In Another Life with Kris Kristofferson

 
In another life, I taught Sunday School to fifteen-year-old girls.  I was 24 & totally not qualified to be leading a group of teenagers.

How I became a Sunday School teacher is another story for another day.

During that time, Kris Kristofferson starred in a remake of “A Star is Born” with Barbra Streisand.  The girls were madly in love & lust with him.  Or at least with his character in the film.  

And it happened that Kristofferson was touring the country & scheduled for a Houston  gig.  So I arranged a girls’ night out with my class & any others in the department to see the object of their lust in person.

(A sure sign that I was inept as a Sunday School teacher – what were their parents thinking?)

Other greats showed up for the final set – Waylon Jennings, Willie Nelson . . .others I don’t remember.
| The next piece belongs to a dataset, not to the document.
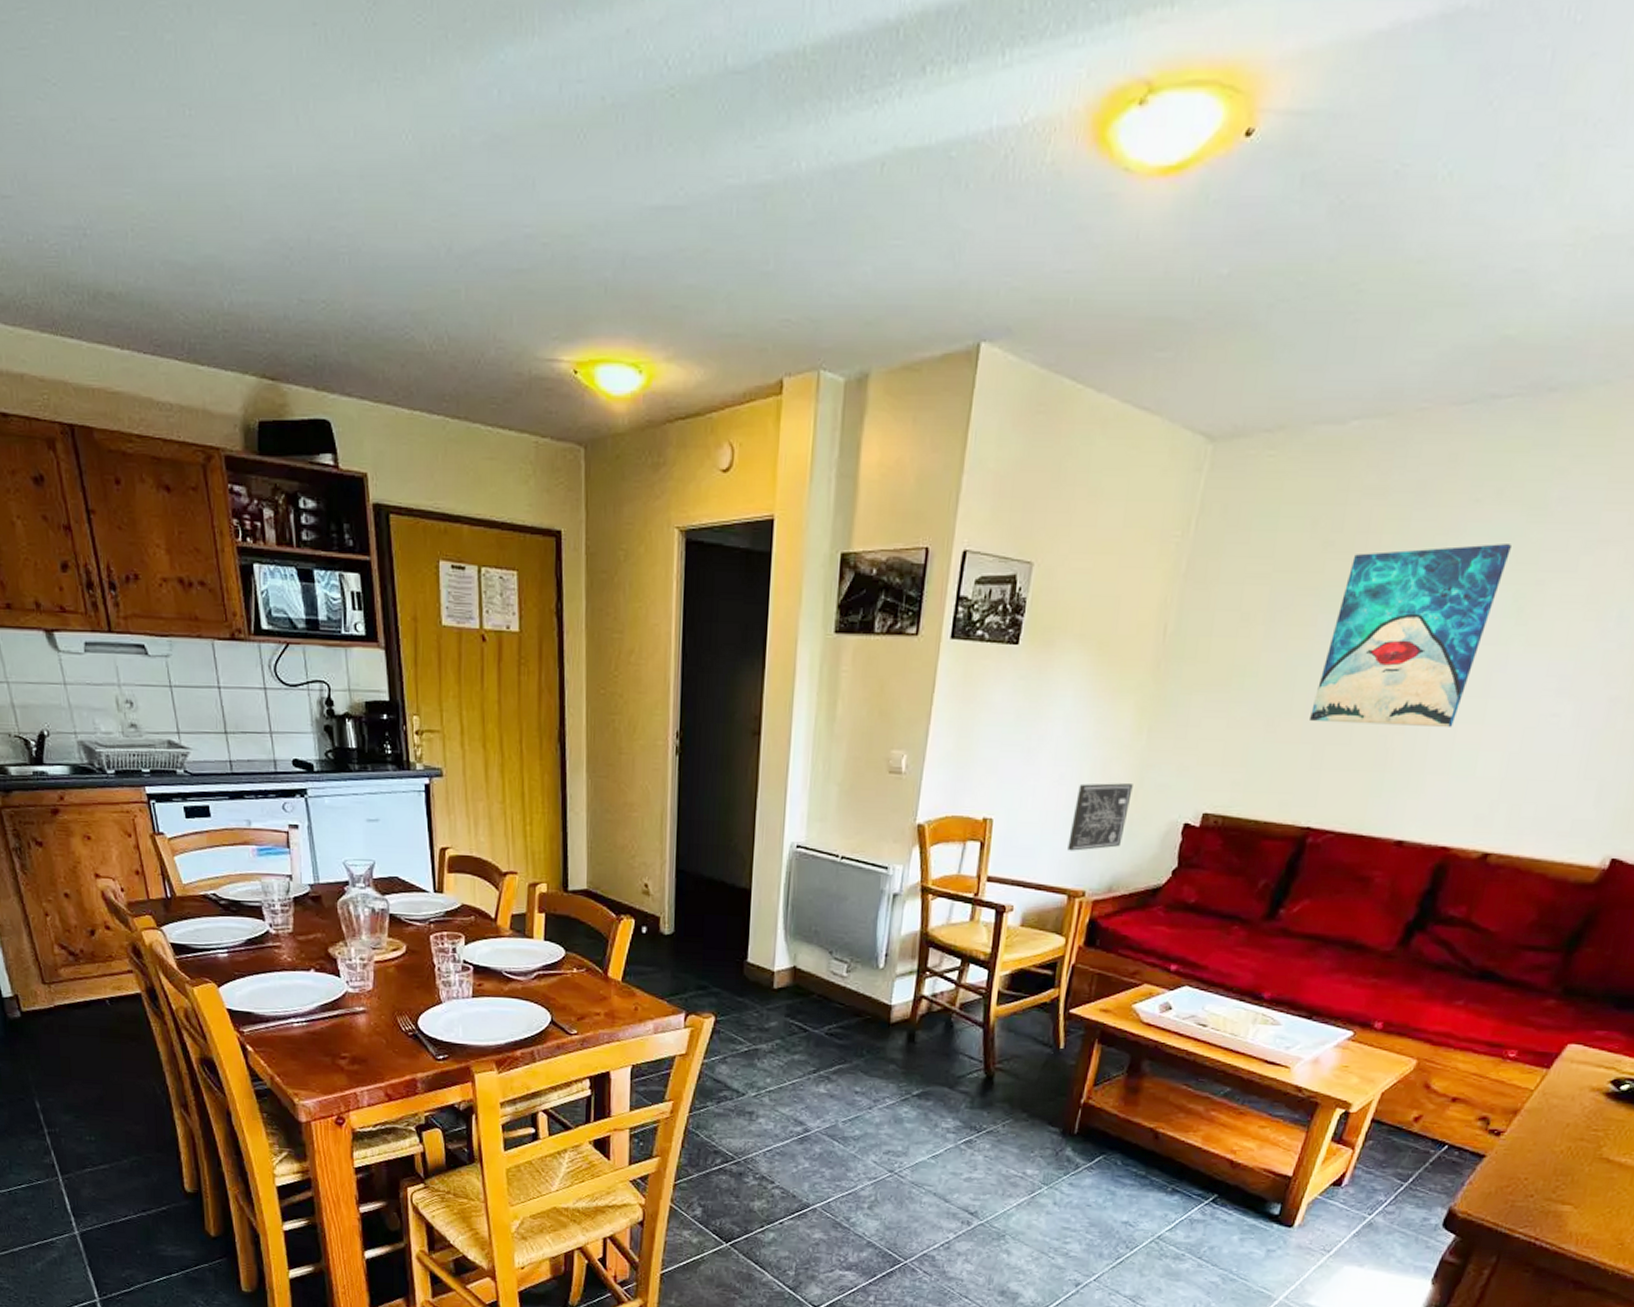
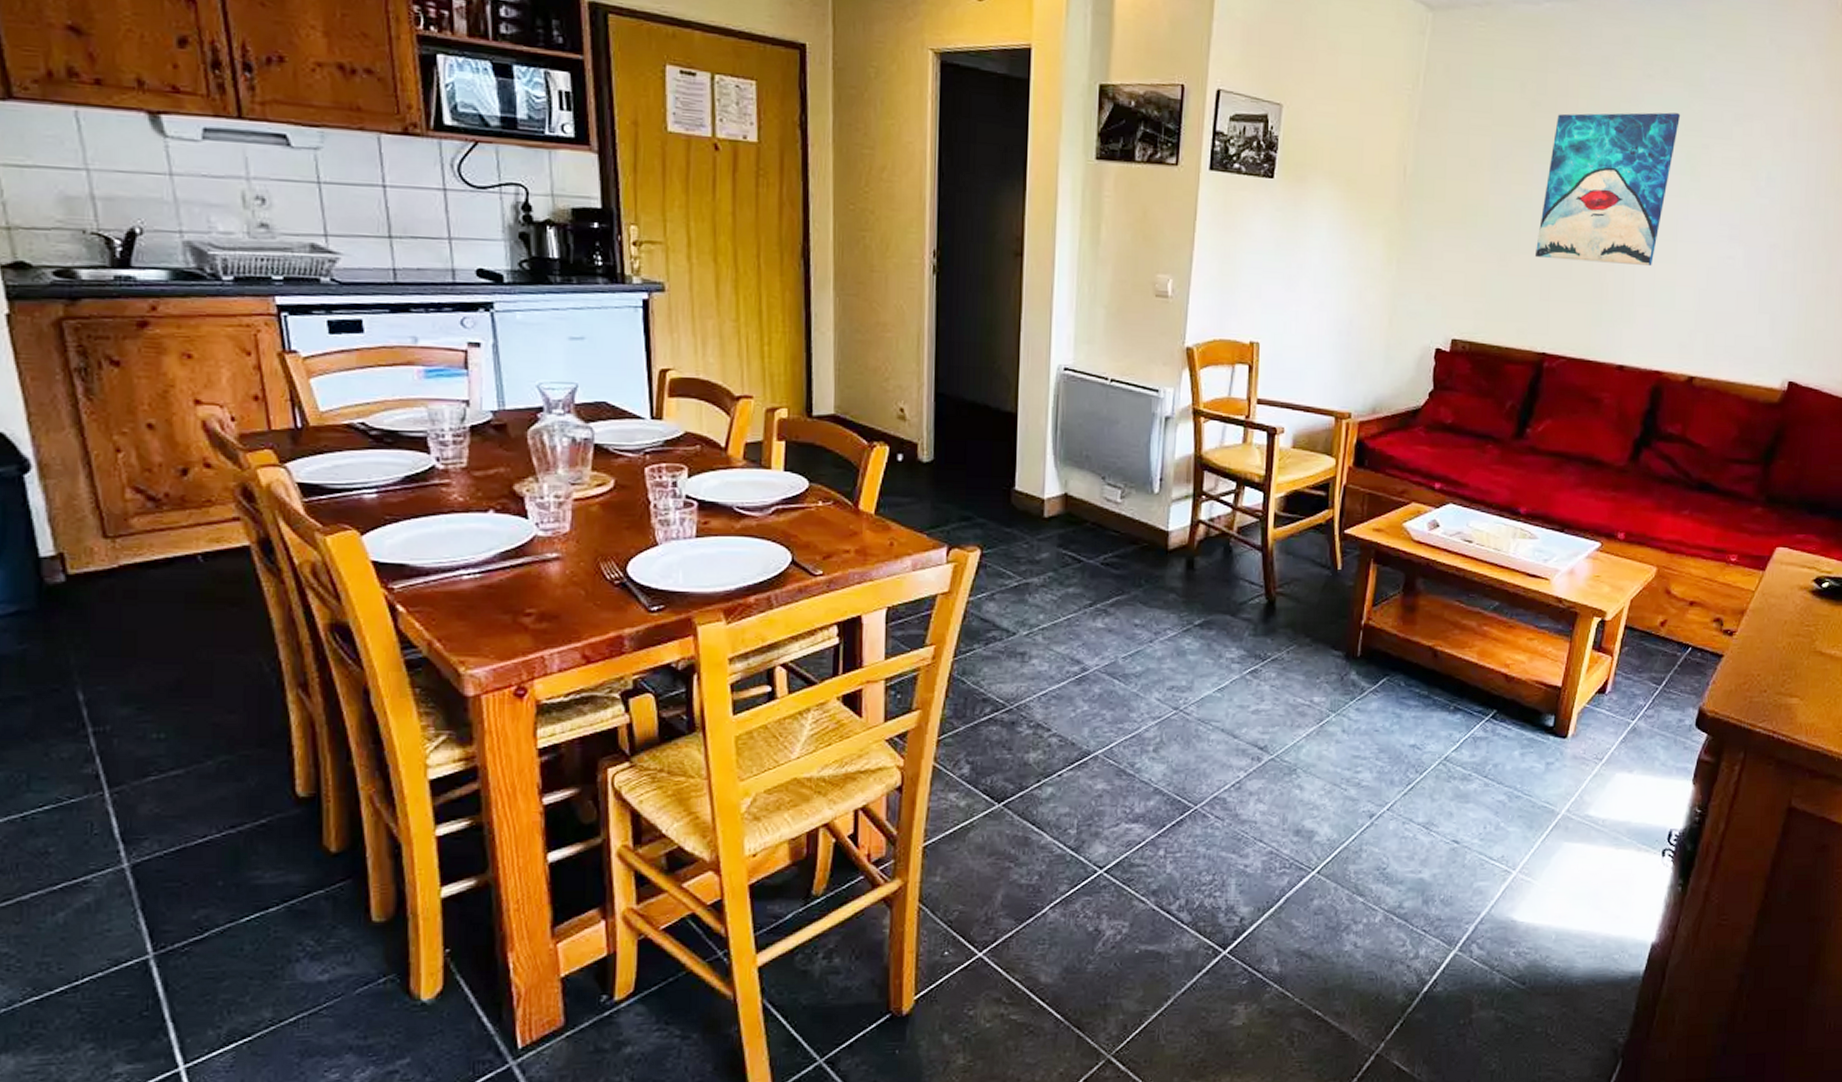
wall art: present [1067,783,1133,851] -> none [1332,310,1387,374]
Later, after the concert, I took the girls to IHOP & they looked at me in dismay.

Jaki, he is a country & western singer.

In my youth, I did not know how to explain Kris Kristofferson to a group of lusty fifteen year olds.

That he was not the character in “A Star is Born.”

That he was a Rhodes Scholar, a graduate of the US Army’s Ranger School, a man who quoted William Blake.

That he, not Janis Joplin, wrote “Me & Bobby McGee”. 

 And “For the Good Times” & “Help me Make it Through the Night” & my personal favorite, “Sunday Mornin´Comin’ Down”.

Or that he would eventually team up with Willie Nelson & Waylon Jennings & Johnny Cash to tour as “The Highwaymen”.

I sometimes wonder if those girls remember that night & how I tried to explain the enigma that is Kris Kristofferson to them.

Personally, I admire him much more as a songwriter than as an actor.

But for me, it is always about words.  Always.